Durchschnittliche Gehaltserhöhung von 1,7 Prozent ab 1. Jänner 1998

Nach 33 schwierigen Gesprächsrunden konnten am Freitag abend die Kollektivvertragsverhandlungen für rund 350.000 Angestellte im Handel erfolgreich abgeschlossen werden.

Arbeitgeber- und Arbeitnehmervertreter einigten sich auf eine im Durchschnitt gewichtete Erhöhung der Kollektivvertragsgehälter um 1,7 Prozent, wobei die niedrigen Einkommen stärker angehoben werden als die höheren. Die höchste Steigerungsstufe beträgt 1,8 Prozent, die niedrigste 1,6 Prozent.

Für die Bundesländer Salzburg und Vorarlberg, wo der kollektivvertragliche Mindestgehalt höher ist als im restlichen Österreich, wurde eine etwa geringere Gehaltssteigerung vereinbart, um schrittweise zu einer bundesweiten Angleichung zu kommen.

Zugleich konnte ein weiterer Fortschritt bei der Flexibilisierung der Arbeitszeit im Handel erzielt werden: Bei Einführung einer 4-Tage-Woche kann die tägliche Normalarbeitszeit auf 10 Stunden ausgeweitet werden, ohne daß Überstundenzuschläge anfallen.

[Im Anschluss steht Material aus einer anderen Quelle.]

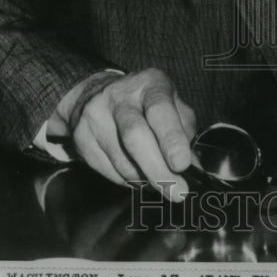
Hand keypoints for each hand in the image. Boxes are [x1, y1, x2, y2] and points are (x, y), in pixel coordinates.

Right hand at [57, 68, 196, 200]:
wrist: (96, 94)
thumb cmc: (145, 103)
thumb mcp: (172, 105)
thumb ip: (186, 134)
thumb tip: (195, 170)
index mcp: (149, 84)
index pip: (160, 110)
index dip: (171, 139)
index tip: (182, 164)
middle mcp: (119, 96)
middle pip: (135, 136)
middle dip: (158, 170)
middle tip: (177, 192)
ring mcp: (96, 116)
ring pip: (122, 160)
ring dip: (146, 179)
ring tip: (159, 181)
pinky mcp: (81, 138)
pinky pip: (109, 171)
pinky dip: (129, 180)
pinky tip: (137, 174)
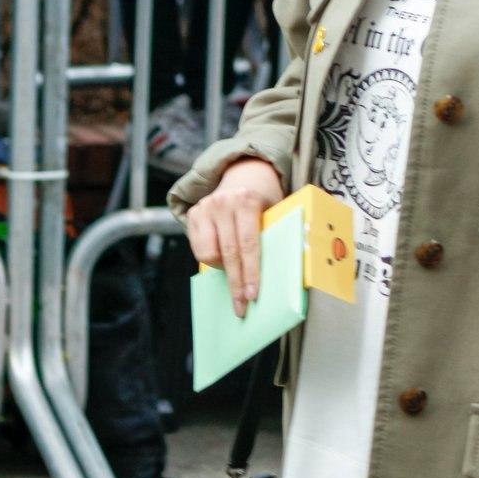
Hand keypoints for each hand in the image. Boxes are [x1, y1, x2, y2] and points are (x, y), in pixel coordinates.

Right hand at [186, 157, 285, 316]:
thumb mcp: (275, 208)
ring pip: (209, 254)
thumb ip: (274, 232)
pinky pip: (198, 248)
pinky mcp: (194, 213)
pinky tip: (223, 258)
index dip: (250, 272)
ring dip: (222, 269)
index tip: (252, 296)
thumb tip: (284, 271)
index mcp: (247, 200)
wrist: (246, 171)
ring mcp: (206, 207)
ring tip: (235, 272)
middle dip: (236, 283)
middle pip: (228, 253)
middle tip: (241, 306)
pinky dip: (210, 259)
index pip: (248, 244)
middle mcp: (223, 202)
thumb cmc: (265, 198)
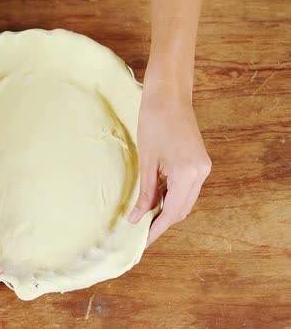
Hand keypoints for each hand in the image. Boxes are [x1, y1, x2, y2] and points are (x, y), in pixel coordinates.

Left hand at [128, 79, 210, 246]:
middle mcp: (201, 174)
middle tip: (140, 232)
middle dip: (161, 222)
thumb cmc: (153, 123)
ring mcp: (203, 168)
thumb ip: (145, 193)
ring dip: (167, 210)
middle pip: (181, 210)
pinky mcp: (200, 162)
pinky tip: (155, 199)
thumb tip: (136, 218)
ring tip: (144, 217)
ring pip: (185, 200)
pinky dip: (171, 196)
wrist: (168, 97)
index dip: (156, 229)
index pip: (172, 212)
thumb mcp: (146, 162)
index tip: (142, 242)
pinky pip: (186, 188)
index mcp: (187, 174)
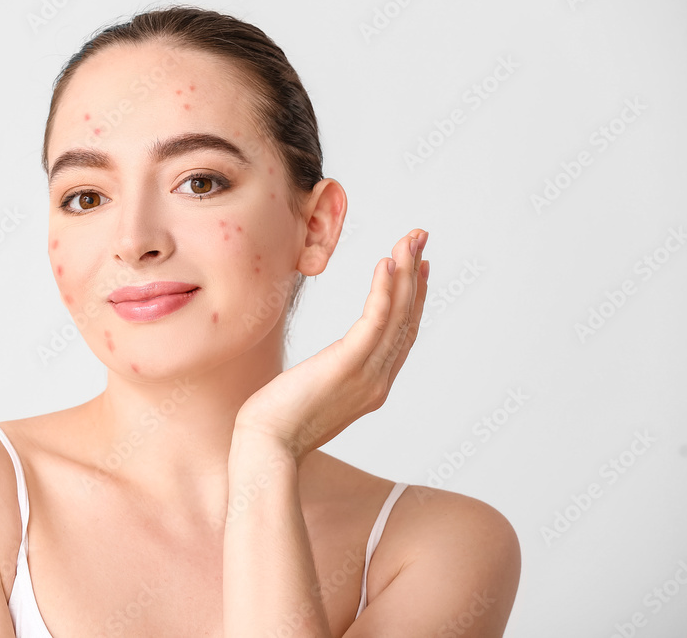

Auch die Einteilung der Arbeitszeit durch den Dienstgeber wurde flexibler und praxisnäher gestaltet.

Angesichts des hohen Frauenanteils im Handel wurde im Kollektivvertrag ausdrücklich auf das Gleichbehandlungsgesetz verwiesen, wonach Frauen bei der Gehaltsfestsetzung, bei der Berufskarriere etc. nicht benachteiligt werden dürfen. Die Sozialpartner haben sich überdies geeinigt, daß für die Reform der Gehaltsordnung bis zur nächsten KV-Runde eine Lösung gefunden werden soll.

Herbert Niemeth, Verhandlungsführer der Arbeitgeber, sieht im Ergebnis der KV-Verhandlungen "angesichts der schwierigen Umsatz- und Ertragslage einen gerade noch akzeptablen Kompromiß, wobei die Einführung der 10-Stunden-Normalarbeitszeit ein wesentlicher Schritt zu mehr Flexibilität ist". Der Vorsitzende der Sektion Handel in der Gewerkschaft der Privatangestellten, Felix Hinterwirth, bezeichnet den Verhandlungsabschluß "als tragfähiges Ergebnis".